Tim Lees

Personal information
- Full name: Timothy Martin Lees
- Date of birth: 24 January 1986 (age 40)
- Place of birth: Billinge, Merseyside, England

Youth career
- Years: Team
- Everton
- Bolton Wanderers
- 2006-2008: Stalybridge Celtic
- 2008–2010: Wingate & Finchley / 61 / (9)
- 2009: AFC Hayes / 27 / (6)
- 2012: Radcliffe Borough / 2 / (0)

Managerial career
- 2025–2026: Bury (caretaker)

= Tim Lees =

English footballer and coach

Timothy Martin Lees (born 24 January 1986) is an English football player and football coach. He is currently Assistant Manager of Bury.

==Club career==
Lees progressed through the Centre of Excellence at Everton and Bolton Wanderers before being released at schoolboy ages. His recorded non league clubs include Stalybridge Celtic, Wingate & Finchley, AFC Hayes, and Radcliffe Borough.

==Coaching career==
Lees was employed as Technical Coach for Pepsi in 2007, working on worldwide events with players including David Beckham, Thierry Henry and Ronaldinho. In 2008 he worked as Youth Development Phase Lead at England's first daytime training model at Watford FC Academy with the 12-16 age groups. He joined Wigan Athletic in 2010 as Head of Youth Development Phase, working under Roberto Martínez for three years. During this time, he oversaw the transition from a Centre of Excellence to a Category Two academy, while also coaching at Martínez's academy in Balaguer, Spain.
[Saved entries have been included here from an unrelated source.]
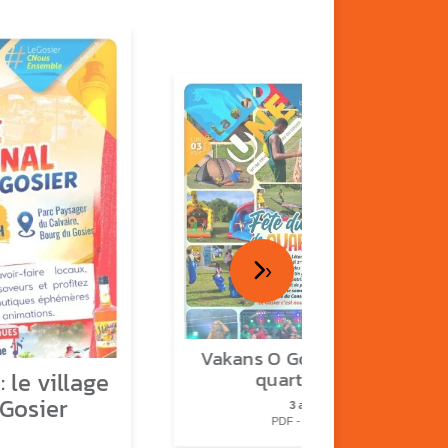
›
Vakans O Gozyé : fête de
 le village
quartier n°2
 Gosier
3 août
PDF - 2.3 Mio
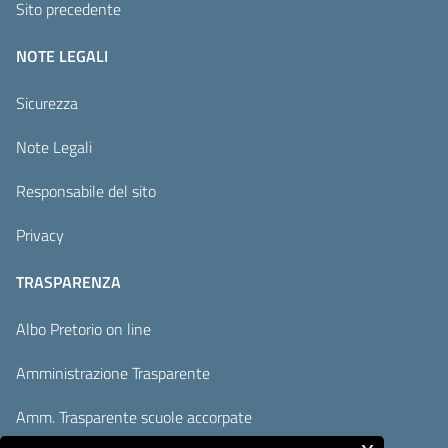
Sito precedente
NOTE LEGALI
Sicurezza
Note Legali
Responsabile del sito
Privacy
TRASPARENZA
Albo Pretorio on line
Amministrazione Trasparente
Amm. Trasparente scuole accorpate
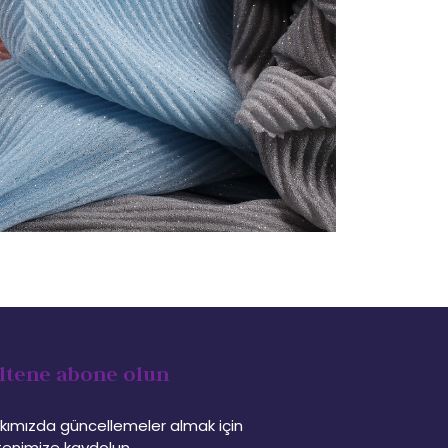
ltene abone olun
kımızda güncellemeler almak için
tenimize kaydolun.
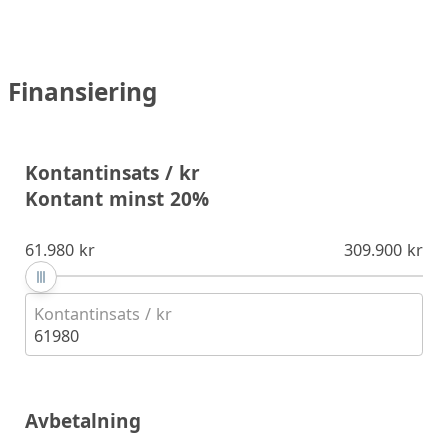
Finansiering
Kontantinsats / kr
Kontant minst 20%
61.980 kr
309.900 kr
Kontantinsats / kr
61980
Avbetalning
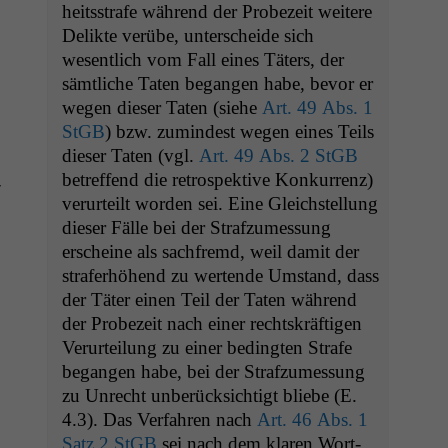
heitsstrafe während der Probezeit weit­ere
Delik­te verübe, unter­schei­de sich
wesentlich vom Fall eines Täters, der
sämtliche Tat­en began­gen habe, bevor er
wegen dieser Tat­en (siehe
Art. 49 Abs. 1
StGB
) bzw. zumin­d­est wegen eines Teils
dieser Tat­en (vgl.
Art. 49 Abs. 2 StGB
betr­e­f­fend die ret­ro­spek­tive Konkur­renz)
­
verurteilt wor­den sei. Eine Gle­ich­stel­lung
dieser Fälle bei der Strafzumes­sung
erscheine als sach­fremd, weil damit der
strafer­höhend zu wer­tende Umstand, dass
der Täter einen Teil der Tat­en während
der Probezeit nach ein­er recht­skräfti­gen
Verurteilung zu ein­er bed­ingten Strafe
began­gen habe, bei der Strafzumes­sung
zu Unrecht unberück­sichtigt bliebe (E.
4.3). Das Ver­fahren nach
Art. 46 Abs. 1
Satz 2 StGB
sei nach dem klaren Wort­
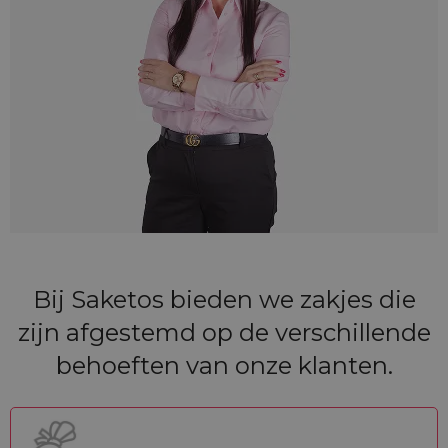
Bij Saketos bieden we zakjes die
zijn afgestemd op de verschillende
behoeften van onze klanten.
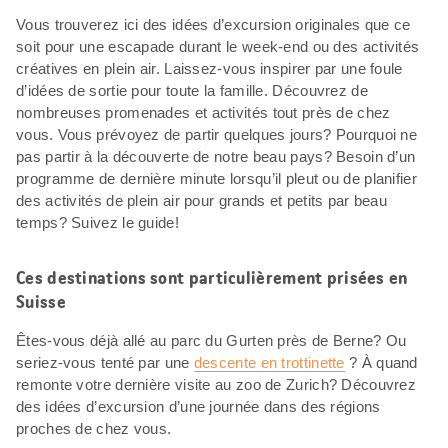
Vous trouverez ici des idées d’excursion originales que ce
soit pour une escapade durant le week-end ou des activités
créatives en plein air. Laissez-vous inspirer par une foule
d’idées de sortie pour toute la famille. Découvrez de
nombreuses promenades et activités tout près de chez
vous. Vous prévoyez de partir quelques jours? Pourquoi ne
pas partir à la découverte de notre beau pays? Besoin d’un
programme de dernière minute lorsqu’il pleut ou de planifier
des activités de plein air pour grands et petits par beau
temps? Suivez le guide!
Ces destinations sont particulièrement prisées en
Suisse
Êtes-vous déjà allé au parc du Gurten près de Berne? Ou
seriez-vous tenté par une
descente en trottinette
? À quand
remonte votre dernière visite au zoo de Zurich? Découvrez
des idées d’excursion d’une journée dans des régions
proches de chez vous.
In 2013 he took an offer to move to Liverpool football club as part of Brendan Rodgers' academy restructure working alongside Michael Beale, Pepijn Lijnders and Alex Inglethorpe.

Lees was recruited by Kevin Kalish to become Academy Director at North America's St Louis City SC in 2015. Lees managed the u17 and u19 USA Development Programme and was also First Team coach at St Louis. In the club announcement, President Kevin Kalish said “Our staff visited Liverpool's academy in England and in Tim, we have found one of the best youth developers in the world. He has led the pathway of dozens of players who have played Internationally and at Premier League level and Tim will lead our pursuit in becoming the number one club in the country. Having worked under Roberto Martinez, Brendan Rodgers and Pepijn Lijnders, he will embed a clear style of play to the whole Academy.” The club went on to produce several Youth Internationals, homegrown MLS players and won their first US National Championship in 2017.

Lees returned to England in 2019 during the COVID-19 epidemic and became First Team Coach at Warrington Rylands, owned by Wayne Rooney's agent Paul Stretford, winning back-to-back promotions and the FA Vase at Wembley Stadium.

In September 2023, Lees was appointed Assistant Manager of Bury F.C., achieving promotion as the highest-scoring team in England for the 2024/25 season. On 2 December 2025, he stepped in as Caretaker Manager following a restructuring of the club's football staff. During this period, Lees guided Bury on a 10-game unbeaten run, lifting them from sixth to first place in the league. He later returned to his role as Assistant Manager citing personal reasons, with Anthony Johnson appointed permanent manager on 12 February 2026. Bury went on to secure back-to-back title wins for the first time in the club's 141-year history.

==Other career==

Lees played for England semi-professional Budweiser team at the FIFA 2006 World Cup finals in Germany, selected and managed by Jamie Redknapp. He was later chosen to represent Great Britain in the Channel 4 2006 TV series The Pepsi Max World Challenge, chosen from a pool of 17,000 entrants and open to players not signed to professional football clubs. The series had a $100,000 prize for the winning country and involved David Beckham, Ronaldinho, Thierry Henry, Carlos Puyol, Roberto Carlos and Alessandro Nesta. The show, presented and narrated by Vernon Kay, took place in Rio de Janeiro, Milan, London, Madrid and Cairo. Lees has also directed and choreographed several football commercials and advertisements.